Barisan Nasional’s loss of popular support is the real issue, so our task must be to regain support.We really have lost support. March 8 was not a freak result. We have had two by-election losses, both of which were exacerbated by our own members abstaining, or voting for the Oppostion, to have that message drummed into the party leadership.
Victory would be to regain that support, and to translate those gains constitutionally into a stronger presence in the government. It would mean coming to terms with the true causes for our loss of support, and addressing those causes with real reform. Yet our leadership has done nothing of the kind over the last year. Instead we celebrate “victories” achieved by tricks and shortcuts liable to lose us even more ground with the Malaysian electorate.
These moves harm the long-term prospects of UMNO, and especially those of Barisan Nasional. However, they may serve candidates trying to secure their standing within the party in view of upcoming party elections. Weak leaders will pass off pyrrhic victories for the real thing, rally party members in the opposite direction from reform, and march them farther from the expectations and values of the Malaysian electorate.
No party can survive long with leaders who are so ready to sacrifice its viability for short-term and short-sighted political interests.
2. Some commentators speak of the need for BN and, particularly, UMNO reform, in particular a return to a more negotiated style of government. How far would you say UMNO has strayed from this consensus building mode of government, and how far is such reform necessary?
Consensual leadership is BN’s value proposition, if you will. If we lose this, we might as well close shop.
The negotiated power-sharing model that BN practiced successfully in the past requires a genuine partnership among the leaders of the various parties. It takes far more strength and ability to negotiate a consensus than to carry decisions by numerical dominance alone. As the dominant partner of this coalition, UMNO has a special responsibility of leadership in this process. It means we pick leaders with the ability and moral authority to mediate consensus and hold a moderate, pragmatic centre while maintaining an ethnic support base. This is something that cannot be done by weak or tainted leaders.
The consensus building model of government requires leadership formed in a tradition in which the skills and relationships needed to govern in this manner are consciously handed on. But the party succession is now dominated by ethnic champions or party warlords with little else to qualify them to govern a plural society with a sophisticated, trade-oriented economy.
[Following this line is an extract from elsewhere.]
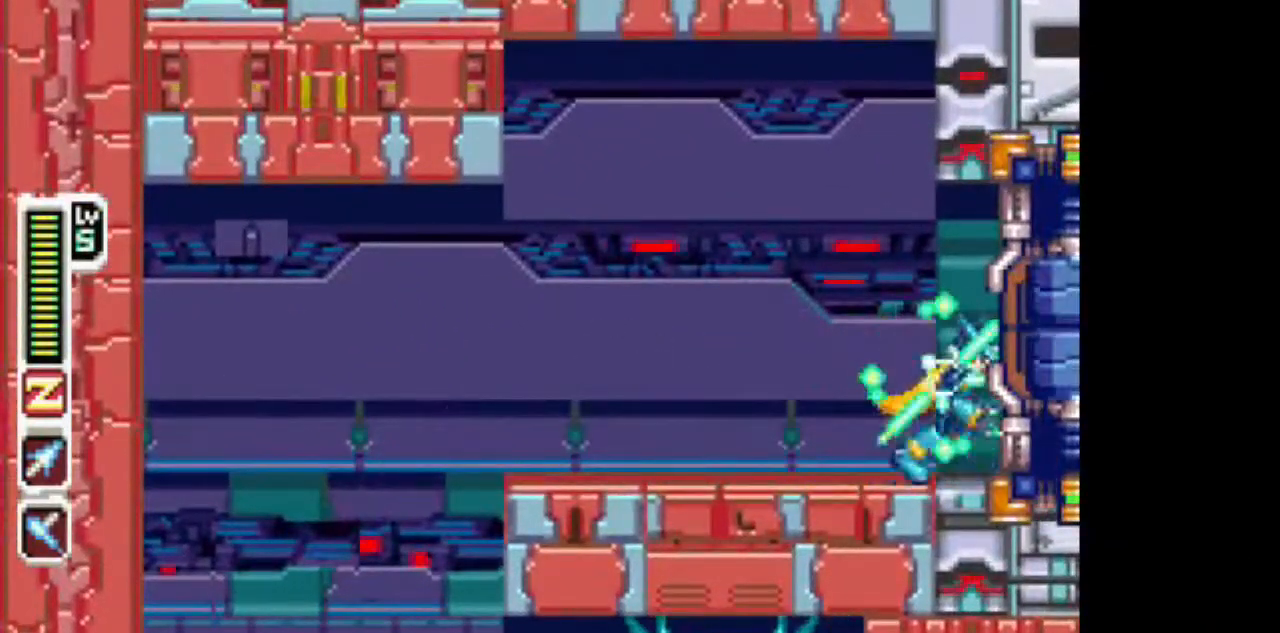
{"buttons": ["TRIANGLE"], "events": []}
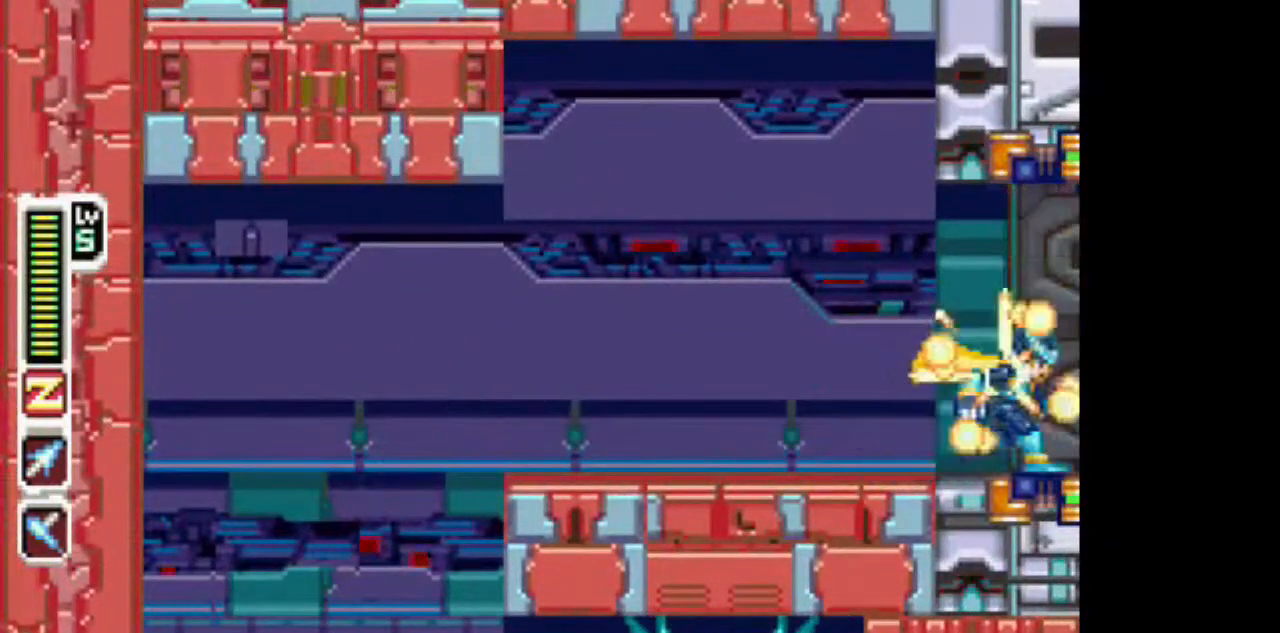
{"buttons": ["TRIANGLE"], "events": []}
There is also a structural reason for the incipient breakdown of our consensual model. For the model to work, each of the major ethnic parties must credibly and reliably represent its ethnic base. This is no longer the case. MIC, MCA, and now possibly UMNO, have each lost the majority support of the ethnic communities they claim to represent. The very raison d’etre of the model, and perhaps even of these parties, is at stake.
Nevertheless we still need this model of consensus-based government, helmed by a Malay leadership imbued with a sense of duty to Malaysia in all its plurality, East and West. The country still needs capable, centrist leaders who are also real leaders of the Malay and Muslim community, able to anchor and partner a multiracial and multi-religious consensus for a progressive country. At the outset this means a solid commitment to the rule of law which alone guarantees our form of government by constitutional monarchy and the rights and freedoms of all Malaysians. Umno is failing to provide this leadership but this does not mean we don’t still need it, and need it desperately.
3. Last week, the three contenders for the post of UMNO Youth chief held a live debate. Do you think these representatives of the future leadership are likely to embrace any necessary change?
Their individual records on that score have not inspired hope. None of them has presented a consistent and principled orientation towards reform. Some views expressed in that debate actually called for reversion to bad old form rather than for reform. If the party continues on its present recourse, the question would be moot.